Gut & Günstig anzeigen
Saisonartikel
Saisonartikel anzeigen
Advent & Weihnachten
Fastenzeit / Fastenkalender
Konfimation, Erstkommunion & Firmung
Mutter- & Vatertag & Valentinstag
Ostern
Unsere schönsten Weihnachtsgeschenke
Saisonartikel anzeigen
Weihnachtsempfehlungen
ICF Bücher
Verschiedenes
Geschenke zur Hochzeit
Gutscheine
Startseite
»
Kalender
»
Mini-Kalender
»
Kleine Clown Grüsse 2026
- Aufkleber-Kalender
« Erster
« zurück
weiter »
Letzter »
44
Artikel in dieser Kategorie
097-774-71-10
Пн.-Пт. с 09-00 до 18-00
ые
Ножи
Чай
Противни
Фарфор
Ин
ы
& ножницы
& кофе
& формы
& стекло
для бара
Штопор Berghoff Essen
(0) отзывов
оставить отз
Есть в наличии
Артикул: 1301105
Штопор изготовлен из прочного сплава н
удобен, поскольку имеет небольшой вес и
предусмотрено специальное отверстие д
==
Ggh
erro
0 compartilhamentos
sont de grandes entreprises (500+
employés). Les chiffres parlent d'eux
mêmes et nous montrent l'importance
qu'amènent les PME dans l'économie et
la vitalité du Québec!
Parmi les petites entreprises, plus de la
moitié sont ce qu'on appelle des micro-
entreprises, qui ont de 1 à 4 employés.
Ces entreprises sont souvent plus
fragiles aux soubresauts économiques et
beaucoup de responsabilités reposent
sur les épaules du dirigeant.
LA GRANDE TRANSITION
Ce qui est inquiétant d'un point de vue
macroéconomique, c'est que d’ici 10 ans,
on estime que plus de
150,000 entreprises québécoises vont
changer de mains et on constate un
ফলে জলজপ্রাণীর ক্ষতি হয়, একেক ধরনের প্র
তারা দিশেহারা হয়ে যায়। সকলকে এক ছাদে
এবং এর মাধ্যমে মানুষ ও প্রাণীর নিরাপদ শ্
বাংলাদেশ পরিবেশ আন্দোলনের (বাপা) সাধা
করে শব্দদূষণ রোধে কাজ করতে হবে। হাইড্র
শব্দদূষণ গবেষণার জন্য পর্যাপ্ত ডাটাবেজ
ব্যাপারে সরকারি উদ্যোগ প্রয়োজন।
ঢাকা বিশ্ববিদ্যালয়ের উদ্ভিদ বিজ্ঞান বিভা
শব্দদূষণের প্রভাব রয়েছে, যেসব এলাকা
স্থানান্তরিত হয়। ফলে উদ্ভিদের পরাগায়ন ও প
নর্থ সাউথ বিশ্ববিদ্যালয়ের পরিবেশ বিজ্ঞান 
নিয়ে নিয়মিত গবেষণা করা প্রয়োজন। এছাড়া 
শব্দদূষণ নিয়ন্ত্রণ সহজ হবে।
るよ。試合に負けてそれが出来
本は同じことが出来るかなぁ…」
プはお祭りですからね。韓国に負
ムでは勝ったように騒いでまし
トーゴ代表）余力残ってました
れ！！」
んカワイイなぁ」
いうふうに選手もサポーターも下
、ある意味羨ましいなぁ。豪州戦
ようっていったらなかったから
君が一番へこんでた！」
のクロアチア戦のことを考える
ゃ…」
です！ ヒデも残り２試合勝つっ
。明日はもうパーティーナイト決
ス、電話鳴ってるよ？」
---
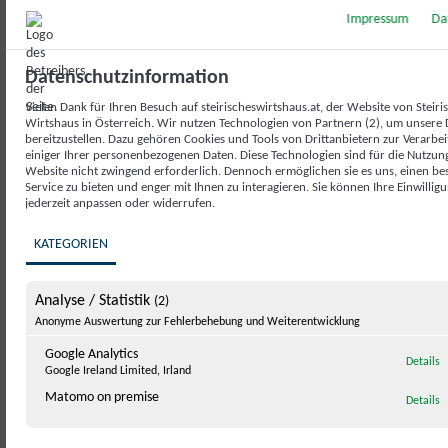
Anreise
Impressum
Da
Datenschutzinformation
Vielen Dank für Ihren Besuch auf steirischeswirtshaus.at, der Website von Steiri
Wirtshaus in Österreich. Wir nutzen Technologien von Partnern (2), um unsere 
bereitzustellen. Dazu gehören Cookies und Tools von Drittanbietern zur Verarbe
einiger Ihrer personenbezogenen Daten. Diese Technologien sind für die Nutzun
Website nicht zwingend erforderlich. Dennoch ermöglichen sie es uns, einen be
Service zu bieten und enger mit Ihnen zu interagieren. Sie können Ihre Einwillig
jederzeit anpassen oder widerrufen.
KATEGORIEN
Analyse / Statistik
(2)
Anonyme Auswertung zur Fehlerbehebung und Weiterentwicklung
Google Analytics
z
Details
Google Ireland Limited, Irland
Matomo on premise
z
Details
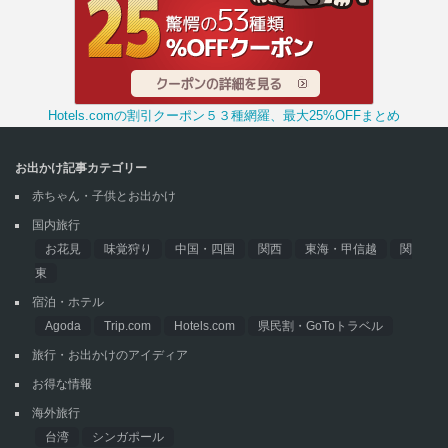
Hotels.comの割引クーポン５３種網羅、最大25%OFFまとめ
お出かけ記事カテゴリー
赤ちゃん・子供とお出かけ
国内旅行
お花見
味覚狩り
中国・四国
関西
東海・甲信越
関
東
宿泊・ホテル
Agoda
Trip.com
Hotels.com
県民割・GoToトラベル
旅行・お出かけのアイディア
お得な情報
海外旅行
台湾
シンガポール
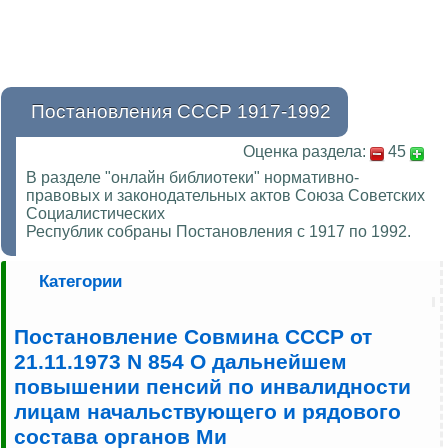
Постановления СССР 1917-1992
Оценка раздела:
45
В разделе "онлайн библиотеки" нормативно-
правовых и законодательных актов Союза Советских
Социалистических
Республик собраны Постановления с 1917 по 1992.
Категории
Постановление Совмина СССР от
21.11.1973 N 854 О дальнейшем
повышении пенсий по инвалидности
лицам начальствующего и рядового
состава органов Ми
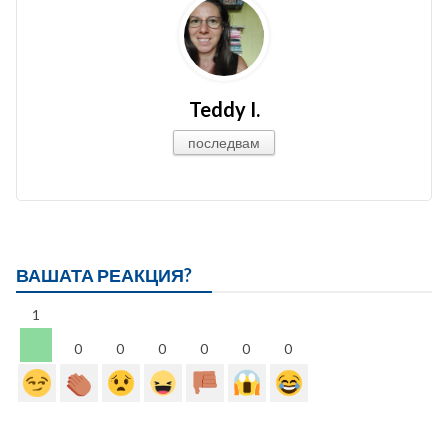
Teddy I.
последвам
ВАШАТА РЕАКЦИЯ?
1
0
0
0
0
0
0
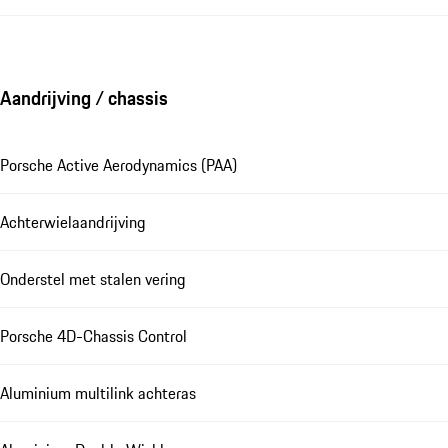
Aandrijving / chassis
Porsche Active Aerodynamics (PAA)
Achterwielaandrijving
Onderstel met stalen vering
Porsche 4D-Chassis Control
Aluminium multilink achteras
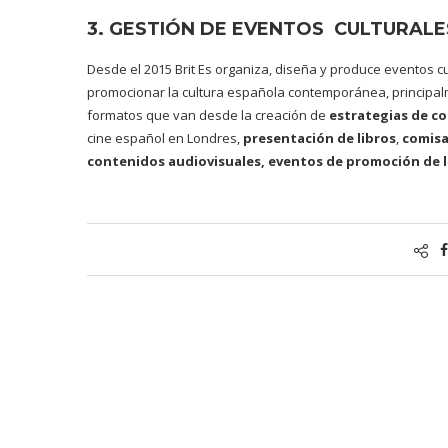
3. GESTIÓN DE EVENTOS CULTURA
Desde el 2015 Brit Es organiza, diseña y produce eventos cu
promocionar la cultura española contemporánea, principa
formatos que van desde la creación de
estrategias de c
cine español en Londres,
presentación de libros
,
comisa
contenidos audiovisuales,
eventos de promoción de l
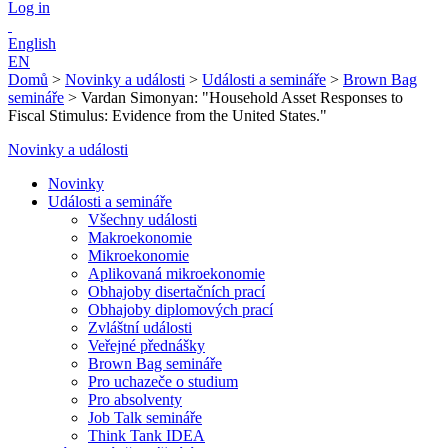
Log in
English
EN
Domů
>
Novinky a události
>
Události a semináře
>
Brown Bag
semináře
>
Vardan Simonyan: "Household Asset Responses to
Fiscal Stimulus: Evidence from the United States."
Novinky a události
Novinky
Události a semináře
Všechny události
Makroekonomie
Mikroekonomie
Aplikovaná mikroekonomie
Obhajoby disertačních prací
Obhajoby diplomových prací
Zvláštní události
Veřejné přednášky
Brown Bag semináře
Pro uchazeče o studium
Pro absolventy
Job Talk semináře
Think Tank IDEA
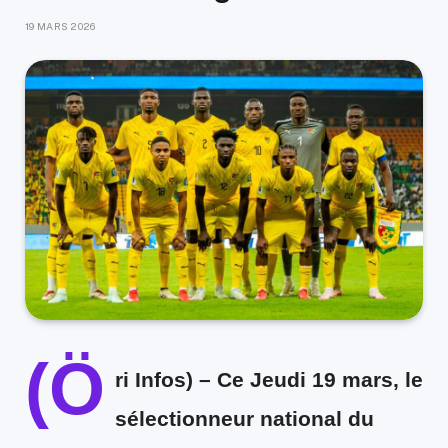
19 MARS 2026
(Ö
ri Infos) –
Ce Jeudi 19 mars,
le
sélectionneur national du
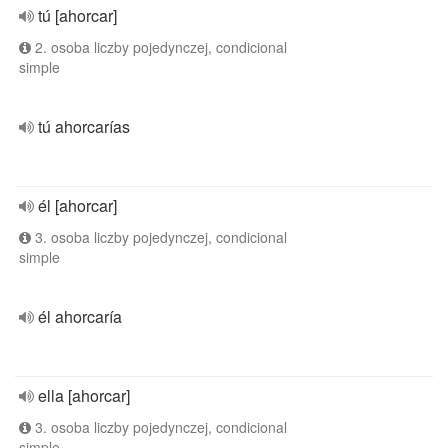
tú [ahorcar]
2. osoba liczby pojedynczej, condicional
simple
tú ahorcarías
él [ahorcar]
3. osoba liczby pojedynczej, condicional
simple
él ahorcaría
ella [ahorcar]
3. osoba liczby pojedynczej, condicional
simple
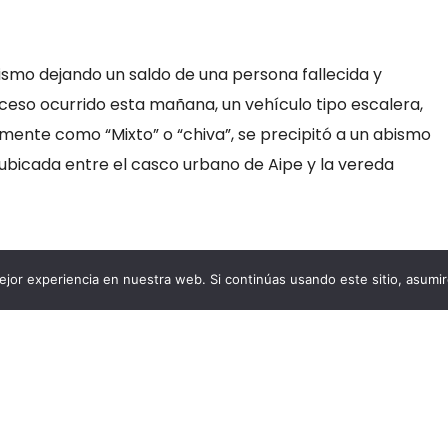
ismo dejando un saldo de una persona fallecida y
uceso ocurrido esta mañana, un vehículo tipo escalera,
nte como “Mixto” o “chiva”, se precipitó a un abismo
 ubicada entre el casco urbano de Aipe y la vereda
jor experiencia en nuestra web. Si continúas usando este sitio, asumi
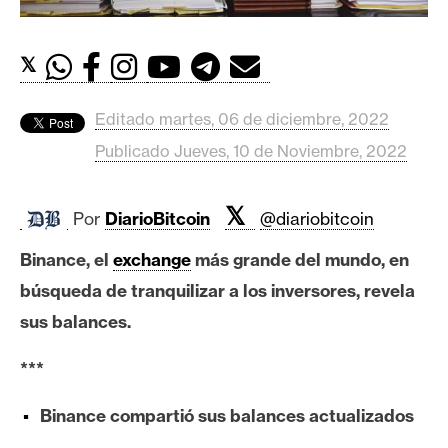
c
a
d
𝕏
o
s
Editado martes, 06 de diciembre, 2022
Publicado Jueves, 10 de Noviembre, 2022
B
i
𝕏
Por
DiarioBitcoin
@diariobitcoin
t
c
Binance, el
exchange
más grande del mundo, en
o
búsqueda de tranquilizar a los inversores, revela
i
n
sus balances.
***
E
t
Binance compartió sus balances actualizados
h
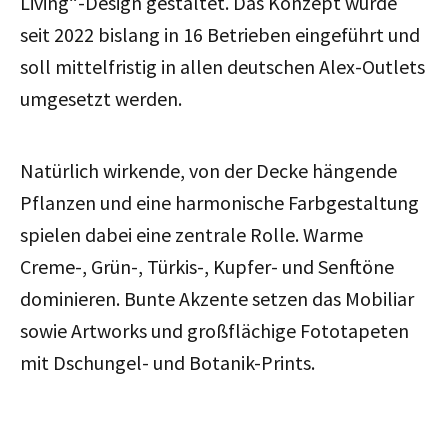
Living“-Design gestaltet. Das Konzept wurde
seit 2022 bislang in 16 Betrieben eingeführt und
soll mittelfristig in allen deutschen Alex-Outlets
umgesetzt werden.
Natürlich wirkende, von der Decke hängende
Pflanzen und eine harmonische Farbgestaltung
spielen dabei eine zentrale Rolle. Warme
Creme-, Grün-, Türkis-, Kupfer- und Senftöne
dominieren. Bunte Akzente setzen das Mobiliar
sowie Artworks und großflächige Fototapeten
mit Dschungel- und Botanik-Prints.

_Problem details_
Only one number is wanted: how many lines of the listing above hold the word "Obhajoby".

_Solution for this task_
2